If a random variable X has a Weibull distribution with parameters \alpha, \beta it is written X\sim We(\alpha,\beta). The Weibull distribution is a generalization for the exponential distribution, note that We(\alpha,1) = Ex(\alpha).
Gamma Distribution
The Gamma distribution with parameters \beta,\alpha has a density function of the form:
f(t) = \left\{\begin{array}{llr} \displaystyle \frac{1}{\alpha \Gamma(\beta)}\left(\frac{t}{\alpha} \right)^{\beta-1}e^{-t/\alpha} &;& t\geq 0 \\ \\ 0 &;& t\lt 0 \end{array}\right.
Where \Gamma(s) = \displaystyle \int_0^{+\infty}u^{s-1}e^{-u}du is what is known as the “Gamma Function”.

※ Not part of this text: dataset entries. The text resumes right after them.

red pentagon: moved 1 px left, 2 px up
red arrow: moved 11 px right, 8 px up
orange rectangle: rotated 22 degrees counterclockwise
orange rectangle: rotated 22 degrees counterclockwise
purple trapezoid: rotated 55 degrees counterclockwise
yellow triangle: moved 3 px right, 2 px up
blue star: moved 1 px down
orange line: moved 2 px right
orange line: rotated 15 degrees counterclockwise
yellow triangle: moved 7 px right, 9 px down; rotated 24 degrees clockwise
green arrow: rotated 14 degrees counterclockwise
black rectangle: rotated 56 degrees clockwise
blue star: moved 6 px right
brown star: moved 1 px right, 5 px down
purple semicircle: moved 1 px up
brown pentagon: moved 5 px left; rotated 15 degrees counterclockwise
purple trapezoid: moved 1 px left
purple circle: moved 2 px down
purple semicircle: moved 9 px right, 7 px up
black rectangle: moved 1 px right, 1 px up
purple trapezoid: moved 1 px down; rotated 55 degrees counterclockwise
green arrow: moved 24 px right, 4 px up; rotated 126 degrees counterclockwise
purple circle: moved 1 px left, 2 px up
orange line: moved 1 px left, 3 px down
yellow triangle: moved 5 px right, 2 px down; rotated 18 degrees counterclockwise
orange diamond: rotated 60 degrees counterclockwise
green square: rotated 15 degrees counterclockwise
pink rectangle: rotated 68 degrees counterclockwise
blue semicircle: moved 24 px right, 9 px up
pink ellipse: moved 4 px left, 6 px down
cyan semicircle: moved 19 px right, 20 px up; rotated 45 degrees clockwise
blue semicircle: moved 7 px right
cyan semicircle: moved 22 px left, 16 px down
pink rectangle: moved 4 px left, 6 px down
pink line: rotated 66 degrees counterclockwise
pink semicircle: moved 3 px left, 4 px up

One of the most notable properties of the Gamma function is that it allows the factorials of natural numbers to be generalized over the reals (and even the complex numbers). It is not difficult to verify that \Gamma(s+1) = s\Gamma(s) by integrating by parts. Moreover, since \Gamma(1)=1 it follows that:
\left(\forall n\in\mathbb{N}\right)\left(\Gamma(n) = (n-1)! \right)

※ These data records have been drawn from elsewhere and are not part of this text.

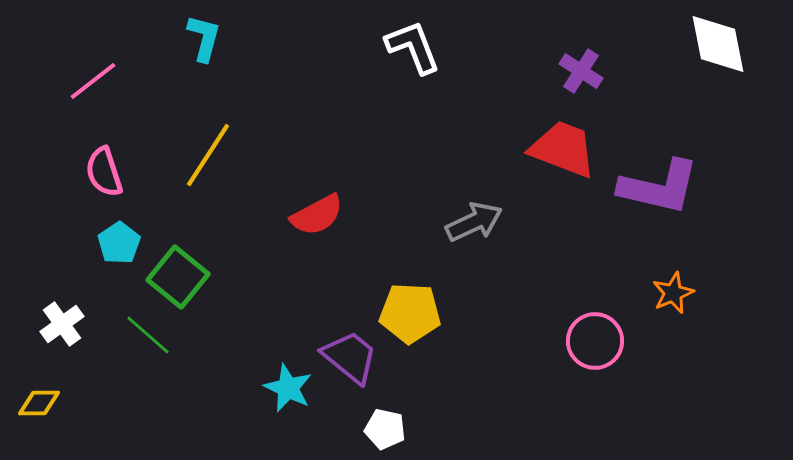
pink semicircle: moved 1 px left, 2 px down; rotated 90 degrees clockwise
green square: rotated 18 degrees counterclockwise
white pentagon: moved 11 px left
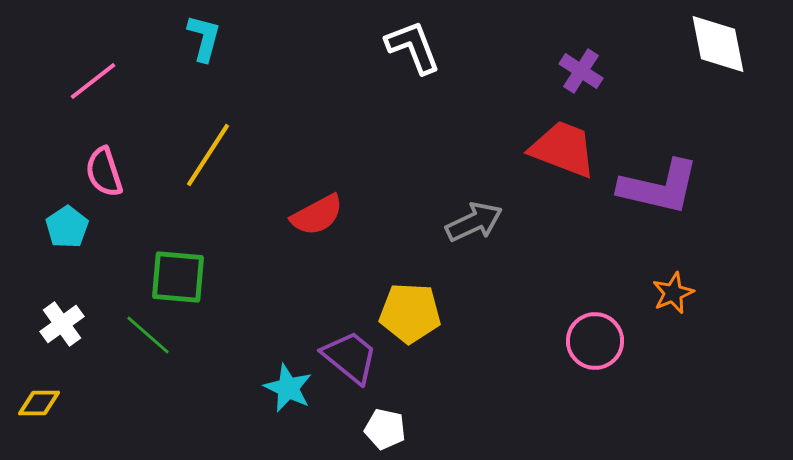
cyan pentagon: moved 52 px left, 16 px up
green square: rotated 34 degrees counterclockwise
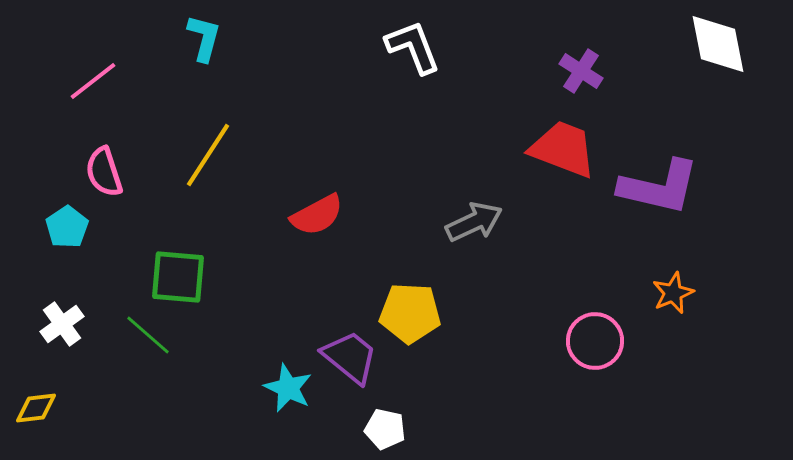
yellow diamond: moved 3 px left, 5 px down; rotated 6 degrees counterclockwise
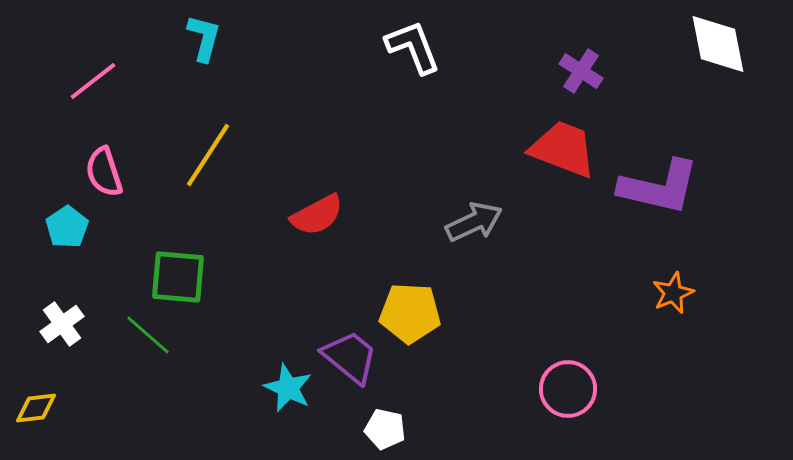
pink circle: moved 27 px left, 48 px down
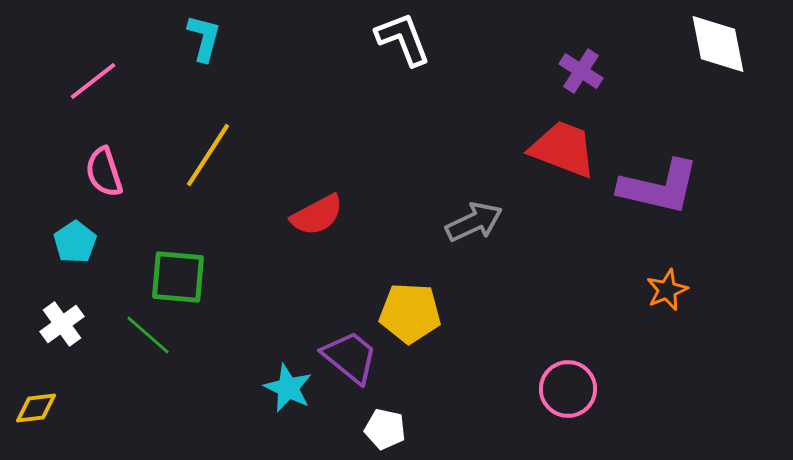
white L-shape: moved 10 px left, 8 px up
cyan pentagon: moved 8 px right, 15 px down
orange star: moved 6 px left, 3 px up
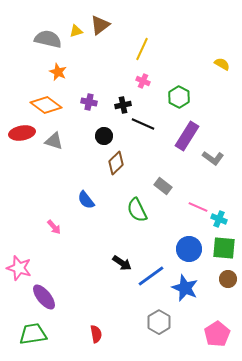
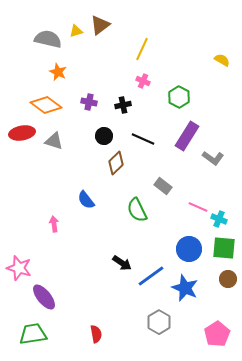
yellow semicircle: moved 4 px up
black line: moved 15 px down
pink arrow: moved 3 px up; rotated 147 degrees counterclockwise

If a random variable X has a Gamma distribution with parameters \beta, \alpha it is written X\sim Ga(\alpha,\beta). The Gamma distribution is another generalization for the exponential distribution, note that Ga(\alpha,1) = Ex(\alpha).

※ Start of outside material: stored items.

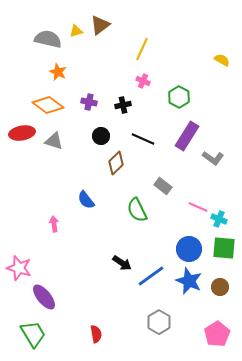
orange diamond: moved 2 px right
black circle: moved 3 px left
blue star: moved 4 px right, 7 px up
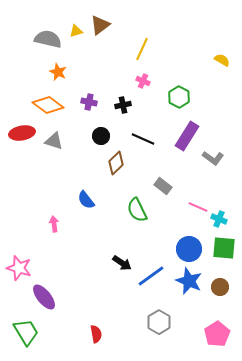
green trapezoid: moved 7 px left, 2 px up
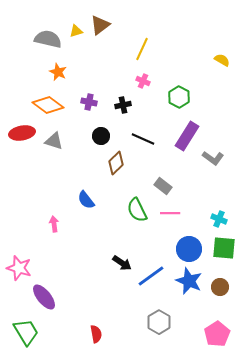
pink line: moved 28 px left, 6 px down; rotated 24 degrees counterclockwise
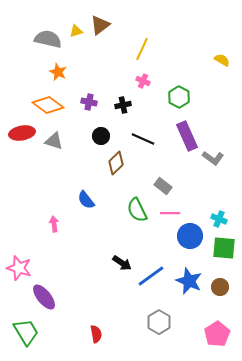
purple rectangle: rotated 56 degrees counterclockwise
blue circle: moved 1 px right, 13 px up
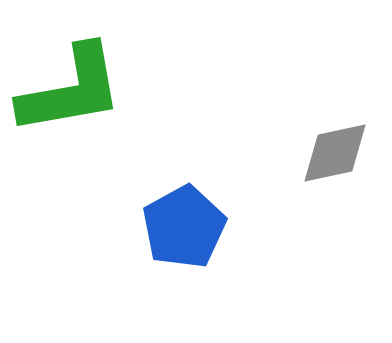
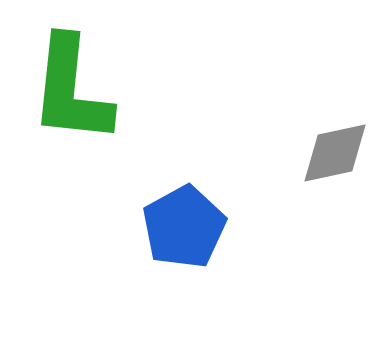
green L-shape: rotated 106 degrees clockwise
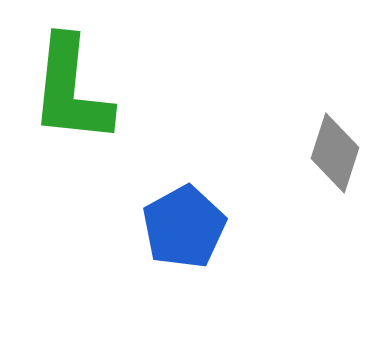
gray diamond: rotated 60 degrees counterclockwise
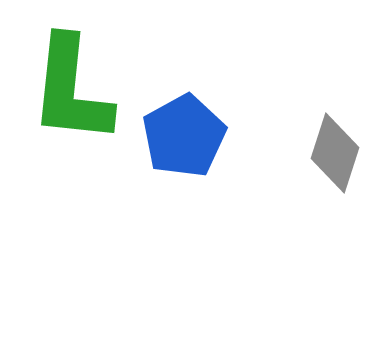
blue pentagon: moved 91 px up
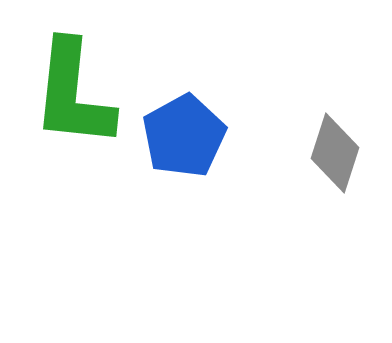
green L-shape: moved 2 px right, 4 px down
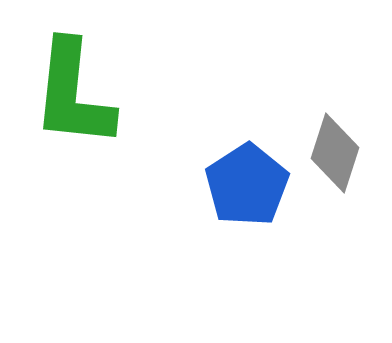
blue pentagon: moved 63 px right, 49 px down; rotated 4 degrees counterclockwise
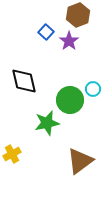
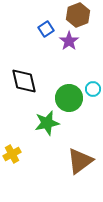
blue square: moved 3 px up; rotated 14 degrees clockwise
green circle: moved 1 px left, 2 px up
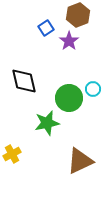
blue square: moved 1 px up
brown triangle: rotated 12 degrees clockwise
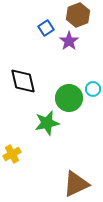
black diamond: moved 1 px left
brown triangle: moved 4 px left, 23 px down
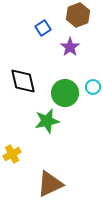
blue square: moved 3 px left
purple star: moved 1 px right, 6 px down
cyan circle: moved 2 px up
green circle: moved 4 px left, 5 px up
green star: moved 2 px up
brown triangle: moved 26 px left
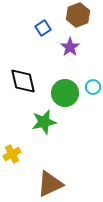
green star: moved 3 px left, 1 px down
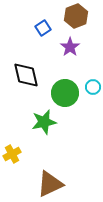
brown hexagon: moved 2 px left, 1 px down
black diamond: moved 3 px right, 6 px up
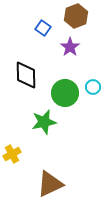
blue square: rotated 21 degrees counterclockwise
black diamond: rotated 12 degrees clockwise
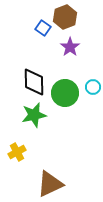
brown hexagon: moved 11 px left, 1 px down
black diamond: moved 8 px right, 7 px down
green star: moved 10 px left, 7 px up
yellow cross: moved 5 px right, 2 px up
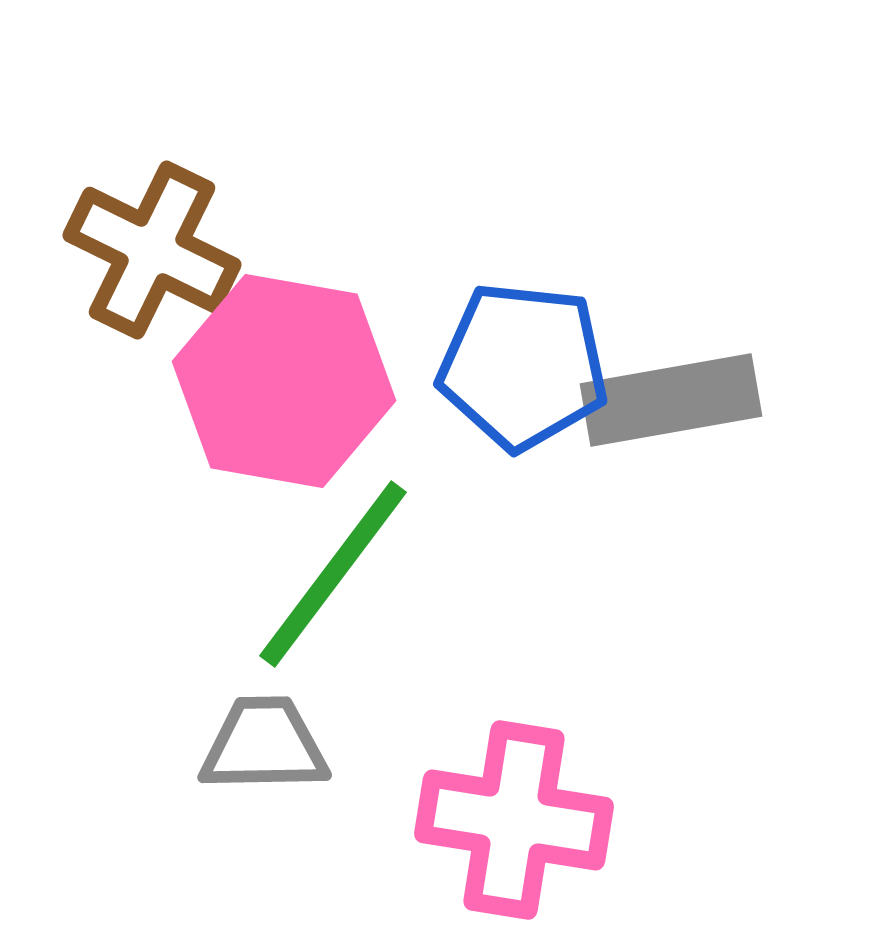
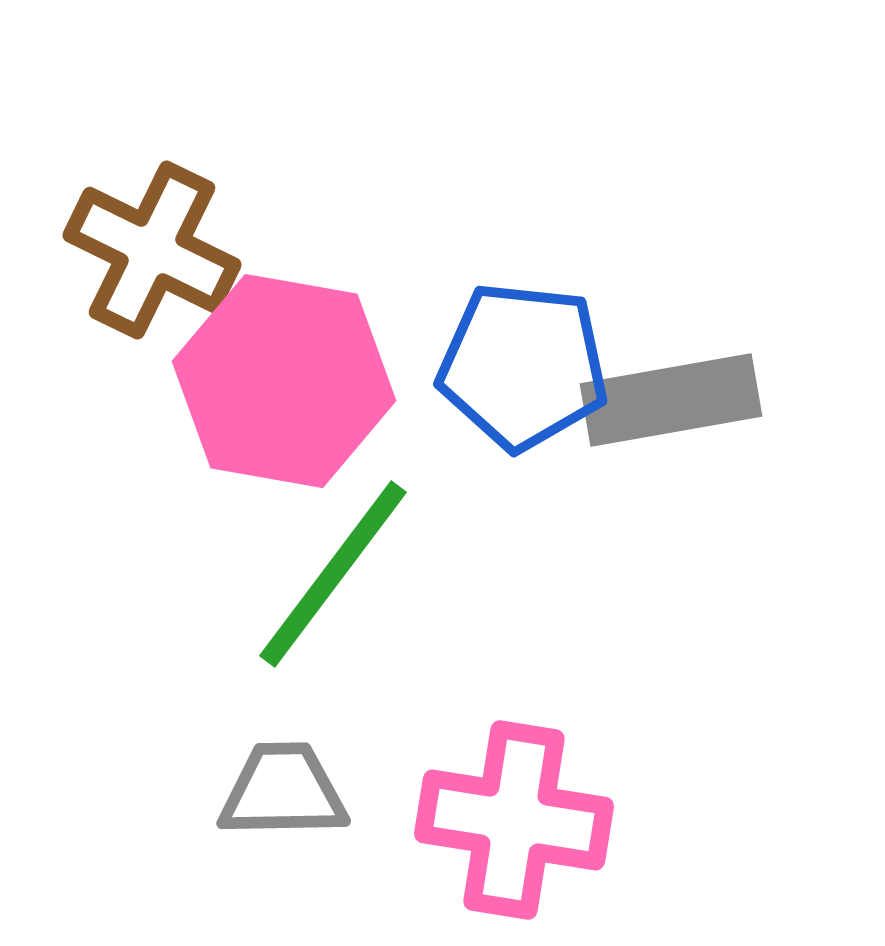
gray trapezoid: moved 19 px right, 46 px down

In a Poisson process with frequency c (such as radioactive decay), if T is the random variable representing the time when the m-th event occurs; then, given a t\geq 0 and a number N of events that occur in the time interval [0,t] we have that t\lt T \leftrightarrow N\lt m and, since N\sim Po(ct), we have:
1-F_T(t) = P(T\gt t) = \displaystyle \sum_{k=0}^{m-1}Po(k; ct)=e^{-ct}\sum_{k=0}^{m-1}\frac{(ct)^k}{k!}
And therefore, if we differentiate this, we will find that the density function is:
\displaystyle f(t) = ce^{-ct}\frac{(ct)^{m-1}}{(m-1)!}
And therefore, T\sim Ga(1/c, m).
Exercises
- Find the constant c such that \displaystyle f(x) = \frac{c}{x^2+1} is a probability density and calculate the corresponding probability distribution function (Cauchy distribution).
- From the density function of the Un(a.b), distribution, determine its corresponding distribution function.
- Prove that the function \Phi_{\mu,\sigma}(x) is a probability distribution function.